### Directions
Which lines below hold the word "slice"? Report each one.

### Input data
• • • • • • •

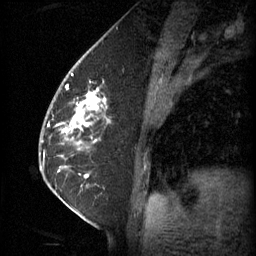
Breast MRI (dynamic contrast-enhanced), one sagittal slice. Position 27 of 60 along the scan axis. 3 images stored at this slice position (order not interpretable as contrast timing). 1.5 T. TE 4.2 ms, TR 11 ms. 2 mm slice thickness. 256 × 256 image matrix, field of view 180 × 180 mm. Patient: female, 62 years.
Outlined on this slice (semi-automatically segmented with operator editing):
- analysis volume of interest (the breast-tissue region the enhancement analysis was run in; not a lesion): bounding box [x1, y1, x2, y2] px = [55, 72, 113, 133]
- tumour enhancement mask (voxels above the 70 % enhancement threshold inside the analysis volume of interest): [63, 90, 100, 133]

• • • • • • •

### Solution
Breast MRI (dynamic contrast-enhanced), one sagittal slice. Position 27 of 60 along the scan axis. 3 images stored at this slice position (order not interpretable as contrast timing). 1.5 T. TE 4.2 ms, TR 11 ms. 2 mm slice thickness. 256 × 256 image matrix, field of view 180 × 180 mm. Patient: female, 62 years.
Outlined on this slice (semi-automatically segmented with operator editing):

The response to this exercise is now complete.